* [EXERCISE INSTRUCTIONS] Copy the entries exactly. Their pictures do not belong in the copy.

* [DATA EXTRACT]
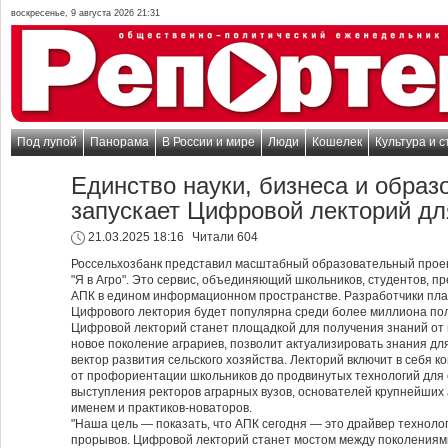
воскресенье, 9 августа 2026 21:31
Под лупой
Панорама
В России и мире
Люди
Кошелек
Культура и с
Единство науки, бизнеса и обра
запускает Цифровой лекторий д
21.03.2025 18:16
Читали 604
Россельхозбанк представил масштабный образовательный прое
"Я в Агро". Это сервис, объединяющий школьников, студентов, 
АПК в едином информационном пространстве. Разработчики пл
Цифрового лектория будет популярна среди более миллиона по
Цифровой лекторий станет площадкой для получения знаний от 
новое поколение аграриев, позволит актуализировать знания дл
вектор развития сельского хозяйства. Лекторий включит в себя к
от профориентации школьников до продвинутых технологий для 
выступления ректоров аграрных вузов, основателей крупнейших 
именем и практиков-новаторов.
"Наша цель — показать, что АПК сегодня — это драйвер техноло
прорывов. Цифровой лекторий станет мостом между поколениями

* [ANSWER FOR THIS EXERCISE]
воскресенье, 9 августа 2026 21:31
Под лупой
Панорама
В России и мире
Люди
Кошелек
Культура и с
Единство науки, бизнеса и обра
запускает Цифровой лекторий д
21.03.2025 18:16
Читали 604
Россельхозбанк представил масштабный образовательный прое
"Я в Агро". Это сервис, объединяющий школьников, студентов, 
АПК в едином информационном пространстве. Разработчики пл
Цифрового лектория будет популярна среди более миллиона по
Цифровой лекторий станет площадкой для получения знаний от 
новое поколение аграриев, позволит актуализировать знания дл
вектор развития сельского хозяйства. Лекторий включит в себя к
от профориентации школьников до продвинутых технологий для 
выступления ректоров аграрных вузов, основателей крупнейших 
именем и практиков-новаторов.
"Наша цель — показать, что АПК сегодня — это драйвер техноло
прорывов. Цифровой лекторий станет мостом между поколениями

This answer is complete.